R/SAS Chi-Squared and Fisher’s Exact Comparision

Chi-Squared Test

Chi-Squared test is a hypothesis test for independent contingency tables, dependent on rows and column totals. The test assumes:

  • observations are independent of each other

  • all values are 1 or more and at least 80% of the cells are greater than 5.

  • data should be categorical

The Chi-Squared statistic is found by:

\[ \chi^2=\frac{\sum(O-E)^2}{E} \]

Where O is the observed and E is the expected.
For an r x c table (where r is the number of rows and c the number of columns), the Chi-squared distribution’s degrees of freedom is (r-1)*(c-1). The resultant statistic with correct degrees of freedom follows this distribution when its expected values are aligned with the assumptions of the test, under the null hypothesis. The resultant p value informs the magnitude of disagreement with the null hypothesis and not the magnitude of association

For this example we will use data about cough symptoms and history of bronchitis.

bronch <- matrix(c(26, 247, 44, 1002), ncol = 2)
row.names(bronch) <- c("cough", "no cough")
colnames(bronch) <- c("bronchitis", "no bronchitis")
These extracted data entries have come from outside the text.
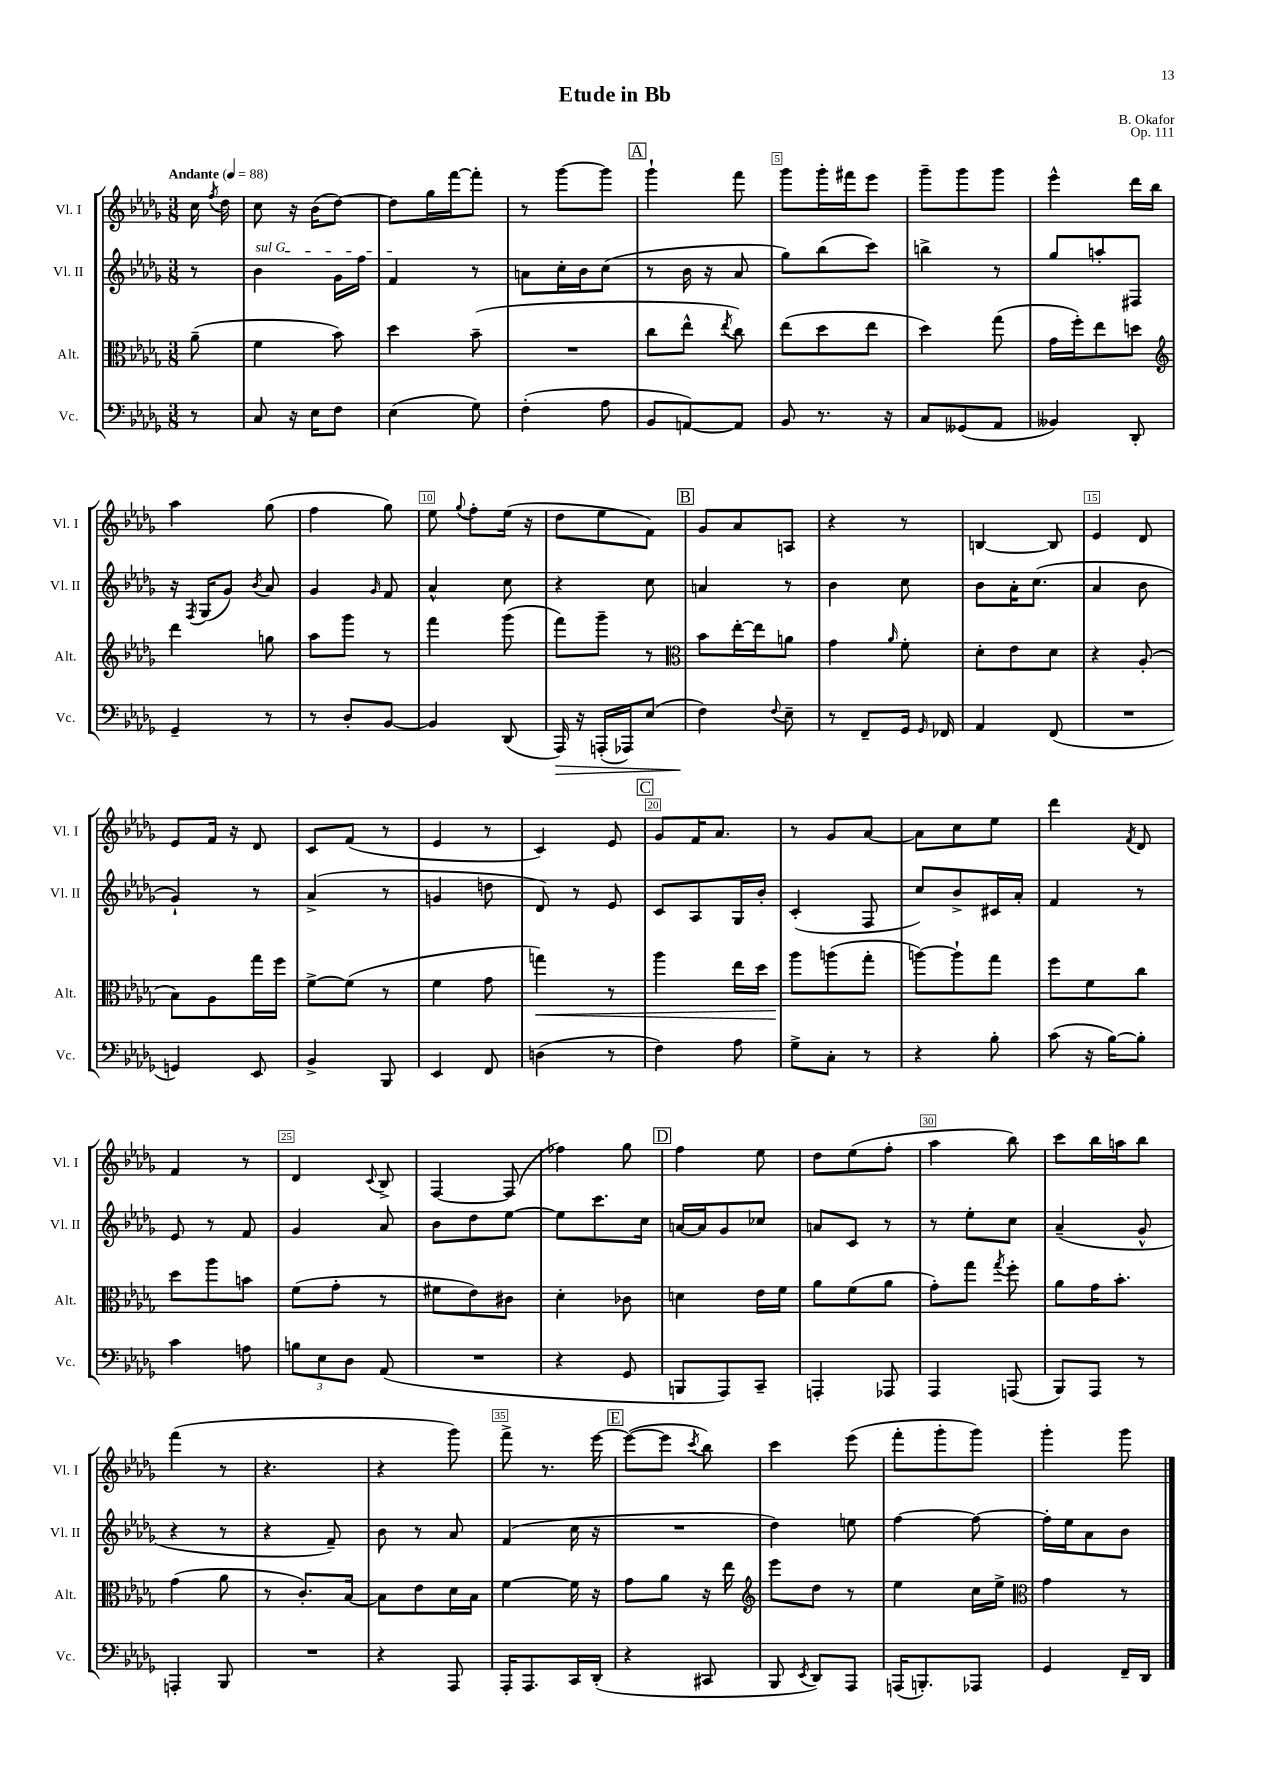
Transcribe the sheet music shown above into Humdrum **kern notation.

**kern	**kern	**kern	**kern
*staff4	*staff3	*staff2	*staff1
*clefF4	*clefC3	*clefG2	*clefG2
*k[b-e-a-d-g-]	*k[b-e-a-d-g-]	*k[b-e-a-d-g-]	*k[b-e-a-d-g-]
*M3/8	*M3/8	*M3/8	*M3/8
*MM88	*MM88	*MM88	*MM88
8r	(8a-~	8r	16cc
.	.	.	8qff
.	.	.	16dd-
=	=	=	=
8C	4f	4b-	8cc
16r	.	.	16r
16E-	.	.	(16b-
8F	8b-)	16g-	[8dd-)
.	.	16ff	.
=	=	=	=
(4E-	4dd-	4f	8dd-]
.	.	.	16gg-
.	.	.	[16fff
8G-)	(8b-~	8r	8fff']
=	=	=	=
(4F'	4.r	8a	8r
.	.	16cc'	[8ggg-
.	.	16b-	.
8A-	.	(8cc	8ggg-]
=	=	=	=
8BB-	8cc	8r	4ggg-`
[8AA)	8ee-^^	16b-	.
.	.	16r	.
.	8qee-	.	.
8AA]	8cc)	8a-	8fff
=	=	=	=
8BB-	(8ee-	8gg-)	8ggg-
8.r	8dd-	(8bb-	16ggg-'
.	.	.	16fff#
.	8ee-	8ccc)	8eee-
16r	.	.	.
=	=	=	=
8C	4dd-)	4bb^	8ggg-~
(8GG--	.	.	8ggg-
8AA-	(8gg-	8r	8ggg-
=	=	=	=
4BB--)	16g-	8gg-	4eee-^^
.	16ff')	.	.
.	8ee-	8aa'	.
8DD-'	8dd	8F#	16ddd-
.	.	.	16bb-
=	=	=	=
*	*clefG2	*	*
4GG-~	4ddd-	16r	4aa-
.	.	8qF	.
.	.	(16G-	.
.	.	8g-)	.
.	.	8qb-	.
8r	8gg	8a-	(8gg-
=	=	=	=
8r	8aa-	4g-	4ff
8D-'	8ggg-	.	.
.	.	16qqg-	.
[8BB-	8r	8f	8gg-)
=	=	=	=
4BB-]	4fff	4a-^^	8ee-
.	.	.	8qqgg-
.	.	.	8ff'
(8DD-	(8ggg-	8cc	(16ee-
.	.	.	16r
=	=	=	=
16AAA-)	8fff)	4r	8dd-
16r	.	.	.
(16AAA'	8ggg-~	.	8ee-
16AAA-)	.	.	.
(8E-	8r	8cc	8f)
=	=	=	=
*	*clefC3	*	*
4F)	8b-	4a	8g-
.	[16ee-'	.	8a-
.	16ee-]	.	.
8qqF	.	.	.
8E-~	8a	8r	8A
=	=	=	=
8r	4g-	4b-	4r
8FF~	.	.	.
.	16qqa-	.	.
16GG-	8f'	8cc	8r
16qqGG-	.	.	.
16FF-	.	.	.
=	=	=	=
4AA-	8d-'	8b-	[4B
.	8e-	16a-'	.
.	.	(8.cc	.
(8FF	8d-	.	8B]
=	=	=	=
4.r	4r	4a-	4e-
.	(8A-'	8b-	8d-
=	=	=	=
4GG)	8B-)	4g-`)	8e-
.	8A-	.	16f
.	.	.	16r
8EE-	16gg-	8r	8d-
.	16ff	.	.
=	=	=	=
4BB-^	[8f^	(4a-^	8c
.	(8f]	.	(8f
8BBB-	8r	8r	8r
=	=	=	=
4EE-	4f	4g	4e-
8FF	8g-	8dd	8r
=	=	=	=
(4D	4gg)	8d-)	4c)
.	.	8r	.
8r	8r	8e-	8e-
=	=	=	=
4F)	4aa-	8c	8g-
.	.	8A-	16f
.	.	.	8.a-
8A-	16ee-	16G-	.
.	16dd-	16b-'	.
=	=	=	=
8G-^	8aa-	(4c'	8r
8C'	(8aa	.	8g-
8r	8gg-'	8F	[8a-
=	=	=	=
4r	[8aa)	8cc)	8a-]
.	8aa`]	8b-^	8cc
8B-'	8gg-	16c#	8ee-
.	.	16a-'	.
=	=	=	=
(8c	8ff	4f	4ddd-
16r	8f	.	.
[16B-)	.	.	.
.	.	.	8qf
8B-']	8cc	8r	8d-
=	=	=	=
4c	8dd-	8e-	4f
.	8aa-	8r	.
8A	8b	8f	8r
=	=	=	=
12B	(8f	4g-	4d-
12E-	.	.	.
.	8g-'	.	.
12D-	.	.	.
.	.	.	8qqc
(8AA-	8r	8a-	8B-^
=	=	=	=
4.r	8f#	8b-	[4F
.	8e-)	8dd-	.
.	8c#	[8ee-	(8F]
=	=	=	=
4r	4d-'	8ee-]	4ff-)
.	.	8.ccc	.
8GG-	8c-	.	8gg-
.	.	16cc	.
=	=	=	=
8BBB	4d	[16a	4ff
.	.	16a]	.
8AAA-)	.	8g-	.
8CC~	16e-	8cc-	8ee-
.	16f	.	.
=	=	=	=
4AAA'	8a-	8a	8dd-
.	(8f	8c	(8ee-
8AAA-	8a-	8r	8ff'
=	=	=	=
4AAA-	8g-')	8r	4aa-
.	8gg-	8ee-'	.
.	8qgg-	.	.
(8AAA	8ff'	8cc	8bb-)
=	=	=	=
8BBB-)	8a-	(4a-~	8ccc
8AAA-	16g-	.	16bb-
.	8.b-'	.	16aa
8r	.	8g-^^	8bb-
=	=	=	=
4AAA'	(4g-	4r	(4fff
8BBB-	8a-	8r	8r
=	=	=	=
4.r	8r	4r	4.r
.	8.c')	.	.
.	.	8f~)	.
.	[16B-	.	.
=	=	=	=
4r	8B-]	8b-	4r
.	8e-	8r	.
8AAA-	16d-	8a-	8ggg-)
.	16B-	.	.
=	=	=	=
16AAA-'	[4f	(4f	8fff^
8.AAA-	.	.	.
.	.	.	8.r
16CC	16f]	16cc	.
(16DD-'	16r	16r	[16eee-
=	=	=	=
4r	8g-	4.r	(8eee-_
.	8a-	.	8eee-]
.	.	.	8qccc
8CC#	16r	.	8bb-)
.	16ee-	.	.
=	=	=	=
*	*clefG2	*	*
8BBB-	8eee-	4dd-)	4ccc
8qEE-	.	.	.
8DD-)	8dd-	.	.
8AAA-	8r	8ee	(8eee-
=	=	=	=
(16AAA	4ee-	[4ff	8fff'
8.BBB')	.	.	.
.	.	.	8ggg-'
8AAA-	16cc	8ff_	8ggg-)
.	16ee-^	.	.
=	=	=	=
*	*clefC3	*	*
4GG-	4g-	16ff']	4ggg-'
.	.	16ee-	.
.	.	8a-	.
16FF~	8r	8b-	8ggg-
16DD-	.	.	.
==	==	==	==
*-	*-	*-	*-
To a chi-squared test in R you will use the following code.

chisq.test(bronch)

    Pearson's Chi-squared test with Yates' continuity correction

data:  bronch
X-squared = 11.145, df = 1, p-value = 0.0008424

To run a chi-squared test in SAS you used the following code.
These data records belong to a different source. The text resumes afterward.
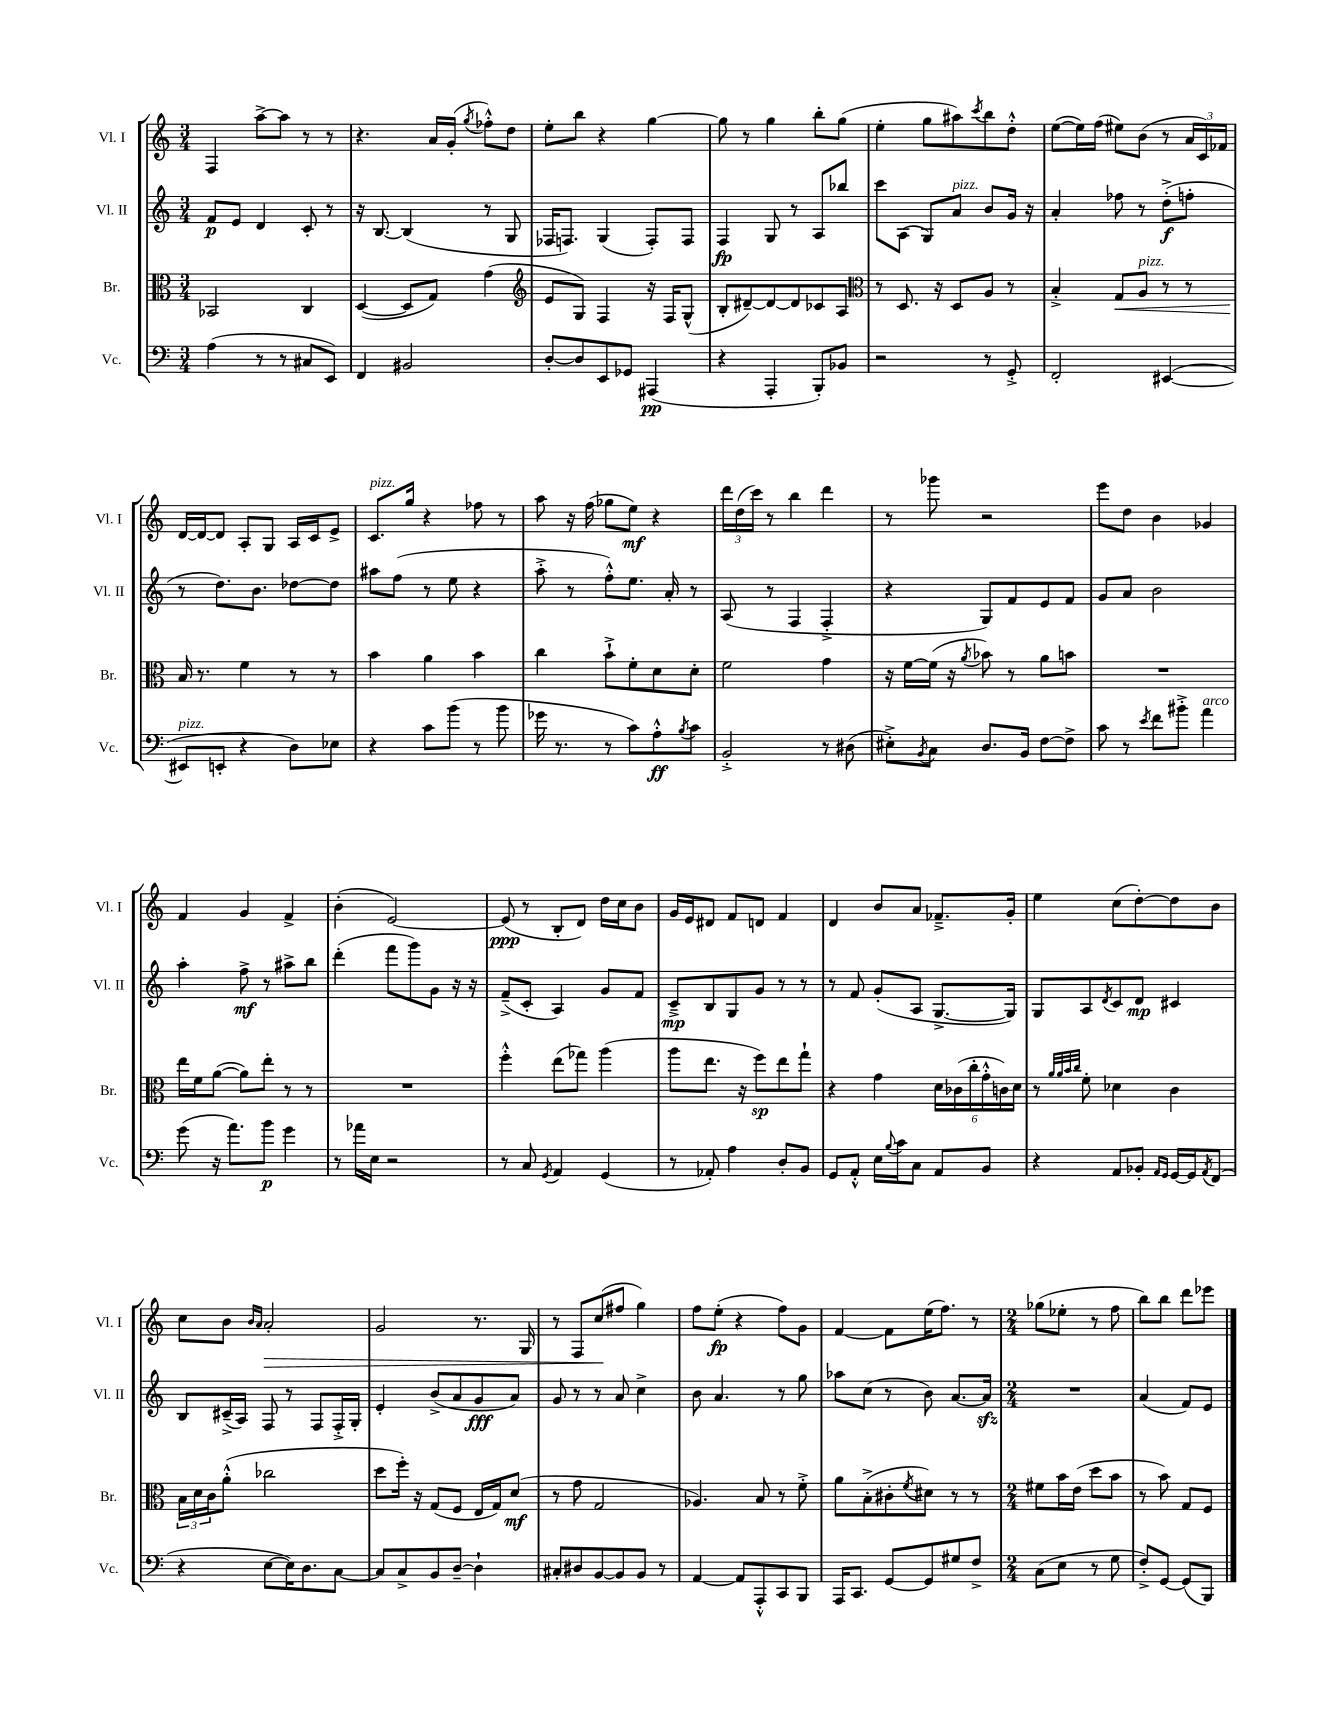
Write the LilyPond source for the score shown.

<<
\new StaffGroup <<
\new Staff = "s0" \with { instrumentName = "Vl. I" shortInstrumentName = "Vl. I" } {
    \clef treble \key c \major \numericTimeSignature \time 3/4
    f4 a''8~-> a''8 r8 r8 |
    r4. a'16 g'16-.( \acciaccatura { g''8 } fes''8-.-^) d''8 |
    e''8-. b''8 r4 g''4~ |
    g''8 r8 g''4 b''8-. g''8( |
    e''4-. g''8 ais''8) \acciaccatura { c'''8 } b''8 d''8-.-^ |
    e''8~( e''16) f''16( eis''8) b'8( r8 \tuplet 3/2 { a'16 c'16) fes'16 } |
    d'16~ d'16~ d'8 a8-. g8 a16 c'16 e'8-> |
    c'8.^\markup { \italic "pizz." } g''16 r4 fes''8 r8 |
    a''8 r16 f''16( ges''8 e''8\mf) r4 |
    \tuplet 3/2 { d'''16 d''16( c'''16) } r8 b''4 d'''4 |
    r8 ges'''8 r2 |
    e'''8 d''8 b'4 ges'4 |
    f'4 g'4 f'4-> |
    b'4-.( e'2~) |
    e'8\ppp( r8 b8-. d'8) d''16 c''16 b'8 |
    g'16 e'16 dis'8 f'8 d'8 f'4 |
    d'4 b'8 a'8 fes'8.---> g'16-. |
    e''4 c''8( d''8~-.) d''8 b'8 |
    c''8 b'8 \grace { b'16 a'16 } a'2-.\> |
    g'2 r8. g16 |
    r8 f8 c''8\!( fis''8 g''4) |
    f''8 e''8-.\fp( r4 f''8) g'8 |
    f'4~ f'8 e''16( f''8.) r8 |
    \numericTimeSignature \time 2/4 ges''8( ees''8-. r8 f''8 |
    b''8) b''8 d'''8 ees'''8 \bar "|." |
}
\new Staff = "s1" \with { instrumentName = "Vl. II" shortInstrumentName = "Vl. II" } {
    \clef treble \key c \major \numericTimeSignature \time 3/4
    f'8\p e'8 d'4 c'8-. r8 |
    r16 b8.~ b4( r8 g8 |
    fes16 f8.) g4( f8-.) f8 |
    f4\fp g8 r8 a8 bes''8 |
    c'''8 a8( g8) a'8^\markup { \italic "pizz." } b'8 g'16 r16 |
    a'4-. fes''8 r8 d''8-.->\f( f''8-. |
    r8 d''8.) b'8. des''8~ des''8 |
    ais''8 f''8( r8 e''8 r4 |
    a''8-.-> r8 f''8-.-^) e''8. a'16-. r8 |
    a8( r8 f4 f4-.-> |
    r4 g8) f'8 e'8 f'8 |
    g'8 a'8 b'2 |
    a''4-. f''8->\mf r8 ais''8-> b''8 |
    d'''4-.( f'''8 g'''8) g'8 r16 r16 |
    f'8--->( c'8-. a4) g'8 f'8 |
    c'8--->\mp b8 g8 g'8 r8 r8 |
    r8 f'8 g'8-.( a8 g8.~-> g16) |
    g8 a8 \acciaccatura { d'8 } c'8 d'8\mp cis'4 |
    b8 cis'16--->( a16) f8 r8 f8 f16-.-> g16-. |
    e'4-. b'8->( a'8 g'8\fff a'8) |
    g'8 r8 r8 a'8 c''4-> |
    b'8 a'4. r8 g''8 |
    aes''8 c''8( r8 b'8) a'8.~ a'16\sfz |
    \numericTimeSignature \time 2/4 R2 |
    a'4( f'8) e'8 \bar "|." |
}
\new Staff = "s2" \with { instrumentName = "Br." shortInstrumentName = "Br." } {
    \clef alto \key c \major \numericTimeSignature \time 3/4
    bes,2 c4 |
    d4~( d8 g8) g'4( |
    \clef treble e'8 g8) f4 r16 f16 g8-^( |
    b8-. dis'8~--) dis'8~ dis'8 ces'8 a8 |
    \clef alto r8 d8. r16 d8 a8 r8 |
    b4-.-> g8\< a8^\markup { \italic "pizz." } r8 r8 |
    b16\! r8. f'4 r8 r8 |
    b'4 a'4 b'4 |
    c''4 b'8-!-> f'8-. d'8 d'8-. |
    f'2 g'4 |
    r16 f'16~ f'16( r16 \acciaccatura { a'8 } bes'8) r8 a'8 b'8 |
    R2. |
    e''16 f'16 a'8~( a'8) e''8-. r8 r8 |
    R2. |
    f''4-.-^ e''8( ges''8) a''4( |
    a''8 e''8. r16 f''8\sp) e''8 g''8-! |
    r4 g'4 \tuplet 6/4 { d'16 ces'16( c''16-. g'16-.-^ c'16) d'16 } |
    r8 \grace { a'32 a'32 b'32 c''32 } f'8-. des'4 c'4 |
    \tuplet 3/2 { b16 d'16 c'16 } a'8-.-^( ces''2 |
    d''8 f''16-.) r16 g8( f8 e16 g16) d'8\mf( |
    r8 g'8 g2 |
    aes4.) b8 r8 f'8-.-> |
    a'8 b8-.->( cis'8-. \acciaccatura { f'8 } dis'8) r8 r8 |
    \numericTimeSignature \time 2/4 fis'8 b'16 e'16( d''8 b'8 |
    r8 b'8) g8 f8 \bar "|." |
}
\new Staff = "s3" \with { instrumentName = "Vc." shortInstrumentName = "Vc." } {
    \clef bass \key c \major \numericTimeSignature \time 3/4
    a4( r8 r8 cis8 e,8) |
    f,4 bis,2 |
    d8~-. d8 e,8 ges,8 ais,,4\pp( |
    r4 a,,4-. b,,8-.) bes,8 |
    r2 r8 g,8-.-> |
    f,2-. eis,4~( |
    eis,8^\markup { \italic "pizz." } e,8-. r4 d8) ees8 |
    r4 c'8 b'8( r8 b'8 |
    ges'16 r8. r8 c'8) a8-.-^\ff \acciaccatura { b8 } c'8 |
    b,2-.-> r8 dis8( |
    eis8-.->) \acciaccatura { b,8 } c8 d8. b,16 f8~ f8-> |
    c'8 r8 \acciaccatura { e'8 } f'8 bis'8-.-> a'4^\markup { \italic "arco" } |
    g'8( r16 a'8.) b'8\p g'4 |
    r8 aes'16 e16 r2 |
    r8 c8 \acciaccatura { g,8 } a,4 g,4( |
    r8 aes,8-.) a4 d8-. b,8 |
    g,8 a,8-.-^ e16 \appoggiatura { b8 } c'16 c8 a,8 b,8 |
    r4 a,8 bes,8-. \grace { a,16 g,16 } g,16~ g,16 \acciaccatura { a,8 } f,8( |
    r4 e8~ e16) d8. c8~ |
    c8 c8-> b,8 d8~-- d4-! |
    cis8-. dis8 b,8~ b,8 b,8 r8 |
    a,4~ a,8 a,,8-.-^ c,8 b,,8 |
    a,,16 c,8. g,8~ g,8 gis8 f8-> |
    \numericTimeSignature \time 2/4 c8( e8 r8 g8 |
    f8-.->) g,8~ g,8( b,,8) \bar "|." |
}
>>
>>
\layout { \context { \Score \remove "Bar_number_engraver" } }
proc freq data=proj1.bronchitis;
tables Cough*Bronchitis / chisq;
run;

The result in the “Chi-Square” section of the results table in SAS will not match R, in this case it will be 12.1804 with a p-value of 0.0005. This is because by default R does a Yate’s continuity adjustment. To change this set correct to false.

chisq.test(bronch, correct = FALSE)

    Pearson's Chi-squared test

data:  bronch
X-squared = 12.18, df = 1, p-value = 0.0004829

Alternatively, SAS also produces the correct chi-square value by default. It is the “Continuity Adj. Chi-Square” value in the results table.

Fisher’s Exact Test

Comparison between the Fisher’s Exact Test in both R and SAS shows that the two software match on the p-value and confidence intervals. The odd ratio does not match. The reason the odds ratio does not match is because R uses an “exact” odds ratio based on the hypergeomtric distribution, while SAS uses a standard AD/BC odds ratio. Note that R always uses an “exact” Fisher test. Therefore, when trying to match SAS, you must use the “exact” statement on the PROC FREQ.